The accounting guidance for fair value measurements provides a framework for measuring fair value and requires expanded disclosures regarding fair value measurements. Fair value is defined as the price that would be received for an asset or the exit price that would be paid to transfer a liability in the principal or most advantageous market in an orderly transaction between market participants on the measurement date. The accounting guidance established a fair value hierarchy which requires an entity to maximize the use of observable inputs, where available. This hierarchy prioritizes the inputs into three broad levels as follows. Level 1 inputs are quoted prices (unadjusted) in active markets for identical assets or liabilities. Level 2 inputs are quoted prices for similar assets and liabilities in active markets or inputs that are observable for the asset or liability, either directly or indirectly through market corroboration, for substantially the full term of the financial instrument. Level 3 inputs are unobservable inputs based on the Company’s own assumptions used to measure assets and liabilities at fair value.

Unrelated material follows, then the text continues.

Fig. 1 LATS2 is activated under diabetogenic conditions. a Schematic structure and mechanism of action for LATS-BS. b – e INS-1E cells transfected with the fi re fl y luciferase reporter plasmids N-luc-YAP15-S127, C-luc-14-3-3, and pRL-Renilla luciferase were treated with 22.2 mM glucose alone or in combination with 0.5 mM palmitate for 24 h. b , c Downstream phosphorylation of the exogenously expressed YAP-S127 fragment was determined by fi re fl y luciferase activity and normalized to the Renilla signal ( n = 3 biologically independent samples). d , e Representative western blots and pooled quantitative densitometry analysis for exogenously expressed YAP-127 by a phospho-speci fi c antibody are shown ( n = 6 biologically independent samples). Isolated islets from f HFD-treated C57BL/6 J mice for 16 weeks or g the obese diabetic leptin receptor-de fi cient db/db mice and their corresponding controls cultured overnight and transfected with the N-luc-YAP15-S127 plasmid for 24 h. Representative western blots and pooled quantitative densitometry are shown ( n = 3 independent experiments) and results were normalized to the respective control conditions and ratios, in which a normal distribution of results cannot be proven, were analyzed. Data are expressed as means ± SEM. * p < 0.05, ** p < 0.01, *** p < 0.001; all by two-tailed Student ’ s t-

An asset or liability’s classification within the hierarchy is determined based on the lowest level input that is significant to the fair value measurement.

 

Assets and liabilities measured at fair value on a recurring and non-recurring basis consisted of the following at December 31, 2015 and 2016:

 

    Carrying Value at     Fair Value Measurements at December 31, 2015  
    December 31, 2015     (Level 1)     (Level 2)     (Level 3)  
Embedded Conversion Option Liability   $ 87,992     $     $     $ 87,992  

 

 

 

    Carrying Value at     Fair Value Measurements at December 31, 2016  
    December 31, 2016     (Level 1)     (Level 2)     (Level 3)  
Embedded Conversion Option Liability   $ 107,081     $     $     $ 107,081  

 

The following is a summary of activity of Level 3 liabilities for the period ended December 31, 2015 and 2016:

 

Balance at December 31, 2014  $355,611 
Change in fair value   (267,619)
Balance at December 31, 2015  $87,992 
Change in fair value   19,089 
Balance at December 31, 2016  $107,081 

 

Changes in fair value of the embedded conversion option liability are included in other income (expense) in the accompanying consolidated statements of operations.

 

The Company estimates the fair value of the embedded conversion liability utilizing the Black-Scholes pricing model, which is dependent upon several variables such as the expected term (based on contractual term), expected volatility of our stock price over the expected term (based on historical volatility), expected risk-free interest rate over the expected term, and the expected dividend yield rate over the expected term.  The Company believes this valuation methodology is appropriate for estimating the fair value of the derivative liability.  The following table summarizes the assumptions the Company utilized to estimate the fair value of the embedded conversion option at December 31, 2016 and 2015:

 

Assumptions December 31, 2016 December 31, 2015
Expected remaining term 0.25 0.25
Expected Volatility 103% 113%
Risk free rate 0.50% 0.16%
Dividend Yield 0.00% 0.00%

 

There were no changes in the valuation techniques during 2016. The Company did however compute the valuation of this derivative liability using a binomial lattice model noting no material differences in valuation results. The weighted average interest rate for short term notes as of December 31, 2016 was 10%.